[[ Material supplied, beginning ]]

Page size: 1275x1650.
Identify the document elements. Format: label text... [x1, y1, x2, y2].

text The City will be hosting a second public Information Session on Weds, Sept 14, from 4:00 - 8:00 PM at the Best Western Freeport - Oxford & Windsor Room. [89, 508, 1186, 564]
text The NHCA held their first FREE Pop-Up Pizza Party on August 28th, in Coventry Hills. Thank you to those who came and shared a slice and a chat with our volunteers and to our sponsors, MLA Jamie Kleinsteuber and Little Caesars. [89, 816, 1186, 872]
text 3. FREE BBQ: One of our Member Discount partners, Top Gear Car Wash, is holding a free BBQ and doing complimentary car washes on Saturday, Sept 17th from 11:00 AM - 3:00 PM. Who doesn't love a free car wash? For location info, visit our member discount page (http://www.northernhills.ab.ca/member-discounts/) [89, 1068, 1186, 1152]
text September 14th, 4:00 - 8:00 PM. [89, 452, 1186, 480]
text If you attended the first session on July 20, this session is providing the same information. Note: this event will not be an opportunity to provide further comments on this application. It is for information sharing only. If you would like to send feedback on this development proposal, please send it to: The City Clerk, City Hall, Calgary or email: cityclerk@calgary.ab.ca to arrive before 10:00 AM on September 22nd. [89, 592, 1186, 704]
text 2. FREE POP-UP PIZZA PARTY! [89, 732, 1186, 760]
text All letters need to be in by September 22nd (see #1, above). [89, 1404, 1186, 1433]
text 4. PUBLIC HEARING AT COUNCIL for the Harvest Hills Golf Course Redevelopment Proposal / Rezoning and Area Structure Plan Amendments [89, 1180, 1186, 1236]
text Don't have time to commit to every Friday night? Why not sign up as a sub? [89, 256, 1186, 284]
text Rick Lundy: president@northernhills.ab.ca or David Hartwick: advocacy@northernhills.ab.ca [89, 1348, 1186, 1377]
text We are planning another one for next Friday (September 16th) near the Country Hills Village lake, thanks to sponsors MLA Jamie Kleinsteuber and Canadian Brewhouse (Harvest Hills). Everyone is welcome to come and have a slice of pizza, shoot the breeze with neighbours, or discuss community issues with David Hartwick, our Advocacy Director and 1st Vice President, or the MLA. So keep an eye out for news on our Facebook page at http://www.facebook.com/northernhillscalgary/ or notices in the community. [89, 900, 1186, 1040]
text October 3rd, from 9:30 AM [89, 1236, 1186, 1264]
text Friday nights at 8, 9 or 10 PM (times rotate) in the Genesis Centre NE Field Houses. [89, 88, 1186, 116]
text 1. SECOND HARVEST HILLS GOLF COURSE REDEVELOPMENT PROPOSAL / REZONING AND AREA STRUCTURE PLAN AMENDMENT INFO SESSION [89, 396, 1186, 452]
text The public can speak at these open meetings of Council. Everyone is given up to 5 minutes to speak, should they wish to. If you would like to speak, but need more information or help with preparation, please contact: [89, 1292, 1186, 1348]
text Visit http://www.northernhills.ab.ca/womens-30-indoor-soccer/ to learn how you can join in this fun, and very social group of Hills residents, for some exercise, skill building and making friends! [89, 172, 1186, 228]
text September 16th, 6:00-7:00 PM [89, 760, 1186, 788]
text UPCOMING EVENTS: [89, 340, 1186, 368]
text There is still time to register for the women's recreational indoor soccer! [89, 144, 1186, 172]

[[ Material supplied, end ]]

- **Task directions**
Tell how many lines above contain the word "will". Give the number alone.

- **Answer below**
2